▸ SUPPLIED ENTRIES:

==*==

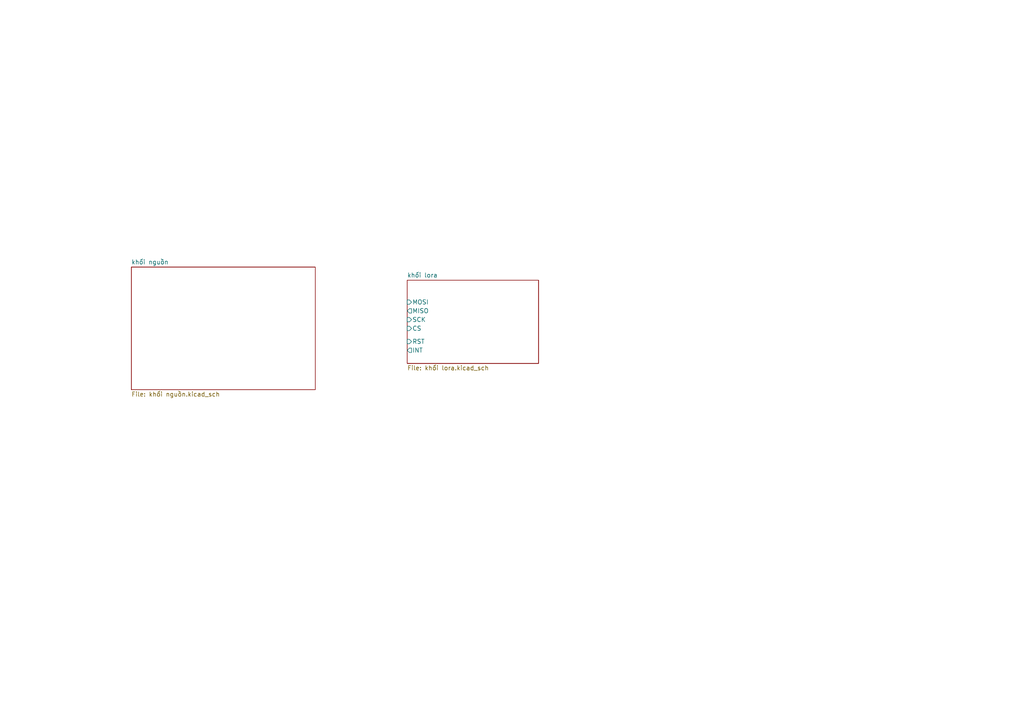
<source format=kicad_sch>
(kicad_sch (version 20230121) (generator eeschema)

  (uuid 663e27f7-e760-4914-ab05-df9c2f058e2c)

  (paper "A4")

  


  (sheet (at 38.1 77.47) (size 53.34 35.56) (fields_autoplaced)
    (stroke (width 0.1524) (type solid))
    (fill (color 0 0 0 0.0000))
    (uuid 0073ea7c-6214-4eda-bce4-1431b09f9621)
    (property "Sheetname" "khối nguồn" (at 38.1 76.7584 0)
      (effects (font (size 1.27 1.27)) (justify left bottom))
    )
    (property "Sheetfile" "khối nguồn.kicad_sch" (at 38.1 113.6146 0)
      (effects (font (size 1.27 1.27)) (justify left top))
    )
    (instances
      (project "lora"
        (path "/663e27f7-e760-4914-ab05-df9c2f058e2c" (page "2"))
      )
    )
  )

  (sheet (at 118.11 81.28) (size 38.1 24.13) (fields_autoplaced)
    (stroke (width 0.1524) (type solid))
    (fill (color 0 0 0 0.0000))
    (uuid a67a2192-4d27-4e7e-a5d8-b1d35d50b22e)
    (property "Sheetname" "khối lora" (at 118.11 80.5684 0)
      (effects (font (size 1.27 1.27)) (justify left bottom))
    )
    (property "Sheetfile" "khối lora.kicad_sch" (at 118.11 105.9946 0)
      (effects (font (size 1.27 1.27)) (justify left top))
    )
    (pin "MOSI" input (at 118.11 87.63 180)
      (effects (font (size 1.27 1.27)) (justify left))
      (uuid 7ea85ec3-2dd0-463b-8987-aa5e8862a530)
    )
    (pin "MISO" output (at 118.11 90.17 180)
      (effects (font (size 1.27 1.27)) (justify left))
      (uuid 2e1c555d-ecb8-4a55-ae8a-d414b6d06949)
    )
    (pin "SCK" input (at 118.11 92.71 180)
      (effects (font (size 1.27 1.27)) (justify left))
      (uuid f6cf5424-7b39-4ed0-bd74-a13171e0789b)
    )
    (pin "CS" input (at 118.11 95.25 180)
      (effects (font (size 1.27 1.27)) (justify left))
      (uuid b94656b1-8df1-4d0d-92fe-a96333a896b3)
    )
    (pin "RST" input (at 118.11 99.06 180)
      (effects (font (size 1.27 1.27)) (justify left))
      (uuid 32f7ab29-0ad1-40ef-bd3f-55e53ae44db2)
    )
    (pin "INT" output (at 118.11 101.6 180)
      (effects (font (size 1.27 1.27)) (justify left))
      (uuid 2f38582c-b299-4269-9fea-6aea7ed810a5)
    )
    (instances
      (project "lora"
        (path "/663e27f7-e760-4914-ab05-df9c2f058e2c" (page "3"))
      )
    )
  )

  (sheet_instances
    (path "/" (page "1"))
  )
)

</source>
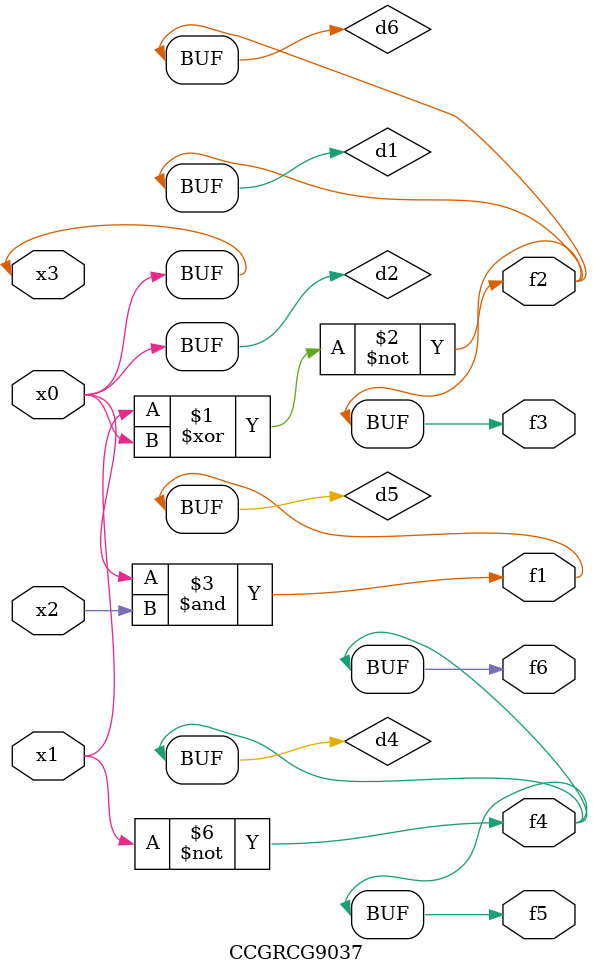
<source format=v>
module CCGRCG9037(
	input x0, x1, x2, x3,
	output f1, f2, f3, f4, f5, f6
);

	wire d1, d2, d3, d4, d5, d6;

	xnor (d1, x1, x3);
	buf (d2, x0, x3);
	nand (d3, x0, x2);
	not (d4, x1);
	nand (d5, d3);
	or (d6, d1);
	assign f1 = d5;
	assign f2 = d6;
	assign f3 = d6;
	assign f4 = d4;
	assign f5 = d4;
	assign f6 = d4;
endmodule

</source>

==*==

▸ TASK REQUIREMENTS:
This exercise calls for the lines from the one holding "assign f1 = d5;" through the end of the entries, transcribed exactly and with nothing more.

▸ ANSWER BELOW:
	assign f1 = d5;
	assign f2 = d6;
	assign f3 = d6;
	assign f4 = d4;
	assign f5 = d4;
	assign f6 = d4;
endmodule

</source>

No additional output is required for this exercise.